Bemerkenswert ist die Vorstellung der Zwischeninstanz des Tricksters, dies zeigt -wenn man so will- einen gnostischen Impetus des Früh-oder Urreligiösen. Oder anders gesagt: Der Trickster als urgnostisches Motiv läßt sich bis auf die animistischen Kulturstufen zurückverfolgen, was zeigt, daß das gnostische Denken prinzipiell frühreligiösen, schamanischen Ursprungs ist. Nicht anders aber verhält es sich im Kern mit einem zum philosophischen Idealismus stilisierten Monismus, wie ihn der Platonismus später verkörpert. Mircea Eliade hatte auf den Zusammenhang zwischen Gnosis, Mystik und Schamanismus seinerzeit aufmerksam gemacht. Entsprungen sind die frühreligiösen Vorstellungen ganz ursächlich einer Empirie, die auf initiatorischen Handlungen beruht.
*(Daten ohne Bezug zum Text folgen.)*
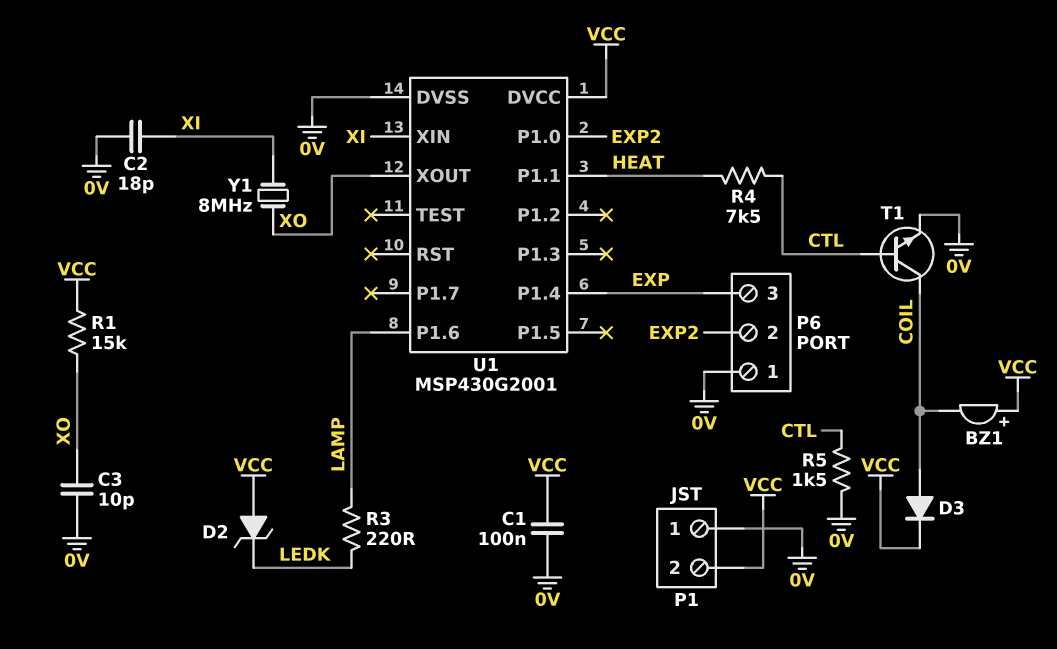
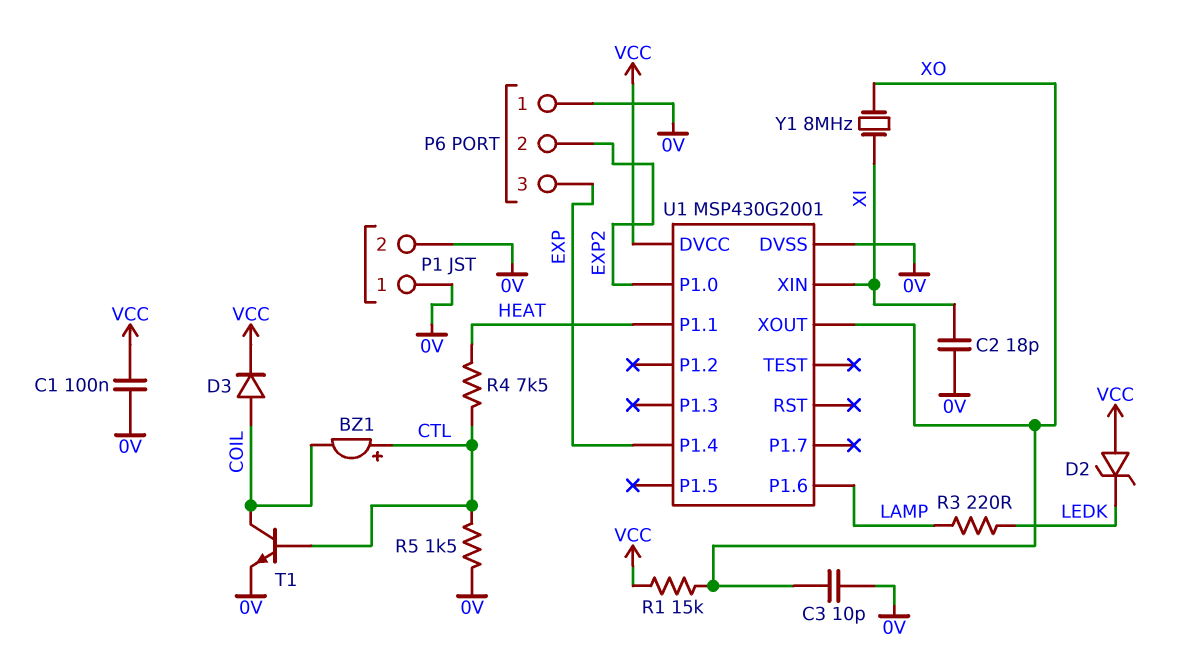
BZ1: buzzer (plus VCC, minus COIL) -> buzzer (plus CTL, minus COIL)
P1 pin 2: VCC -> 0V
Diese wiederum beinhalten in jedem Kulturkreis und in jeder frühen Gesellschaft den Gebrauch bewußtseinserweiternder Pflanzenstoffe. Hierauf kann gar nicht eindringlich genug hingewiesen werden: Diese Handlungen bilden den eigentlichen Ursprung aller Religion. Religiöses Denken ist eben nicht (allein) das Konstrukt aus geistig-intellektueller Notwendigkeit angesichts der übermächtig erscheinenden, ungelösten Existenzfragen, sondern ganz und gar meint das Religiöse “den Bericht” einer induzierten Erfahrung, die Einblick in die Dispositionen einer das Weltliche umgebenden numinosen Überraumzeitlichkeit gewährt hat. Alle weitere kulturelle Übersetzung birgt dann eine Entfernung vom Erlebten und die Abstrahierung von diesem inneren Gehalt (gerade auch weil die Entfernung vom eigentlichen Sakrament vollzogen wird), hinzu kommt bald die (entleerte) Ritualisierung und gar Instrumentalisierung durch eine Priesterschaft, womit die Immanenz des Numinosen endgültig der Allgemeinheit (dem Individuum) entrissen wird und in die Hand der Wenigen gerät. Lediglich die auf die urreligiöse Tatsächlichkeit rekurrierenden geistigen Strömungen (Pythagoreismus, Platonismus, Gnosis, Mystik, Idealismus, Lebensphilosophie usw.) vermögen es, dem Einzelnen die unvermittelte Teilhabe am Transzendenten als fundamentalen Anteil seiner Persönlichkeit zurückzugeben. Es sollte an dieser Stelle zu tiefstem Nachdenken anregen, daß diese Ströumungen (zumindest in der westlichen und nahöstlichen Hemissphäre) allezeit bis zur Vernichtung bekämpft wurden.